Il convient d’appliquer la grille d’analyse fondée sur la clarté, la précision et l’inconditionnalité des dispositions invoquées afin de contester toute disposition nationale contraire ou de se faire appliquer les droits définis par la directive (CJCE, 19 janvier 1982, Becker, 8/81, Rec. p. 53, point 25). La Cour de justice a considéré plus tard que la directive n’avait pas un caractère contraignant à l’égard des personnes privées (CJCE, 14 juillet 1994, Faccini Dori, C-91/92, Rec. p. I-3325, points 22 à 25), ce qui a permis à la doctrine d’affirmer que la directive n’avait pas d’effet direct horizontal.
En droit de la concurrence, les directives n’ont pas été un instrument privilégié par les institutions de l’Union européenne compte tenu de la centralisation de la politique de la concurrence qui avait été décidée initialement. La modernisation du droit européen de la concurrence qui conduisit à la mise en place du réseau européen de la concurrence amena les institutions à repenser l’usage de leurs instruments normatifs et à adopter une importante directive 2014/104/UE relative à certaines règles régissant les actions en dommages et intérêts en droit national pour les infractions aux dispositions du droit de la concurrence des Etats membres et de l’Union européenne. La Cour de justice a été amenée à interpréter les articles 21 et 22 de cette directive en vue d’en déterminer l’applicabilité au litige mais n’a pas eu à se prononcer expressément sur leur effet direct (CJUE, 28 mars 2019, Cogeco Communications, C-637/17, EU:C:2019:263, point 24). Nul doute que des questions seront posées à l’avenir à ce sujet. La Cour de justice appréciera chacune des dispositions invoquées à l’aune de ses critères de clarté, de précision et d’inconditionnalité.

# [Données fournies]
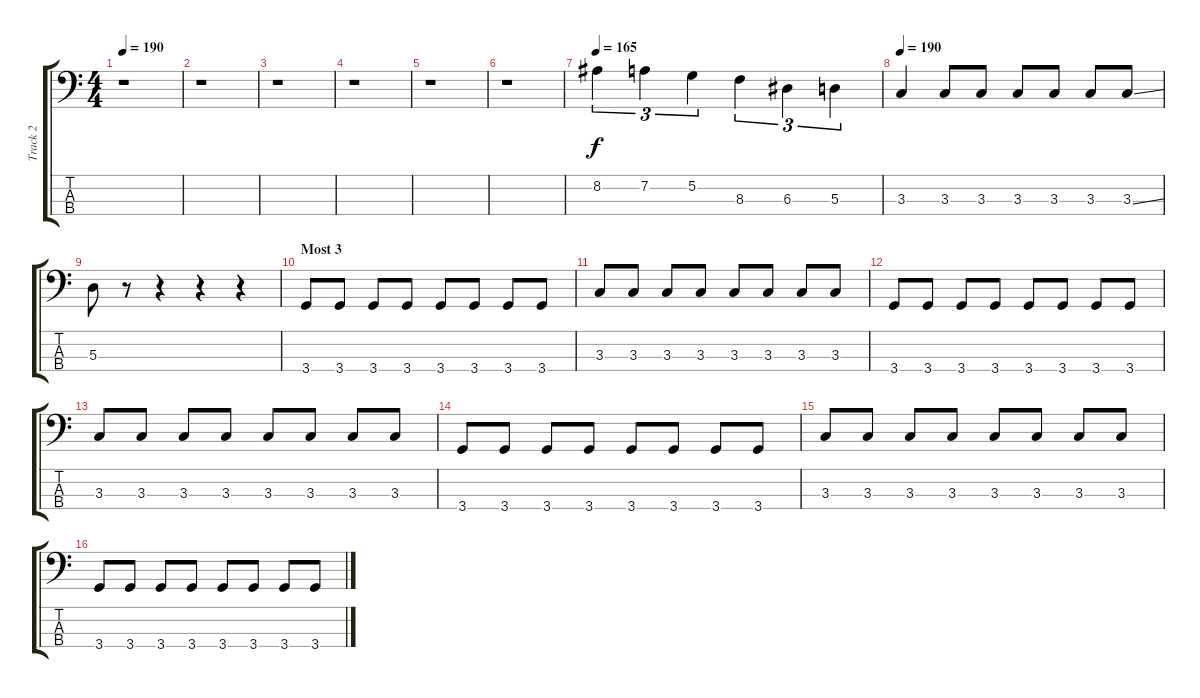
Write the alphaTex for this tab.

\track ("Track 2" "Track 2") {instrument electricbassfinger}
\staff {score tabs}
\tuning (G2 D2 A1 E1) {hide}
\ts (4 4)
\tempo 190
\clef f4
\ks c
r.1{dy f} |
r.1 |
r.1 |
r.1 |
r.1 |
r.1 |
\tempo 165
8.2.4{tu (3 2)} 7.2.4{tu (3 2)} 5.2.4{tu (3 2)} 8.3.4{tu (3 2)} 6.3.4{tu (3 2)} 5.3.4{tu (3 2)} |
\tempo 190
3.3.4 3.3.8 3.3.8 3.3.8 3.3.8 3.3.8 3.3{ss}.8 |
5.3.8 r.8 r.4 r.4 r.4 |
\section ("" "Most 3")
3.4.8 3.4.8 3.4.8 3.4.8 3.4.8 3.4.8 3.4.8 3.4.8 |
3.3.8 3.3.8 3.3.8 3.3.8 3.3.8 3.3.8 3.3.8 3.3.8 |
3.4.8 3.4.8 3.4.8 3.4.8 3.4.8 3.4.8 3.4.8 3.4.8 |
3.3.8 3.3.8 3.3.8 3.3.8 3.3.8 3.3.8 3.3.8 3.3.8 |
3.4.8 3.4.8 3.4.8 3.4.8 3.4.8 3.4.8 3.4.8 3.4.8 |
3.3.8 3.3.8 3.3.8 3.3.8 3.3.8 3.3.8 3.3.8 3.3.8 |
3.4.8 3.4.8 3.4.8 3.4.8 3.4.8 3.4.8 3.4.8 3.4.8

# [Tâches de l'exercice]
(A) Traduisez en anglais cette phrase de l'extrait : « Nul doute que des questions seront posées à l'avenir à ce sujet. »
(B) Selon l'extrait, quels articles de la directive 2014/104/UE la Cour de justice a-t-elle interprétés dans l'arrêt Cogeco Communications ?
Les entrées forment un matériau indépendant de l'extrait.

# [Corrigé de l'exercice]
(A) There is no doubt that questions will be raised on this subject in the future.

(B) Les articles 21 et 22.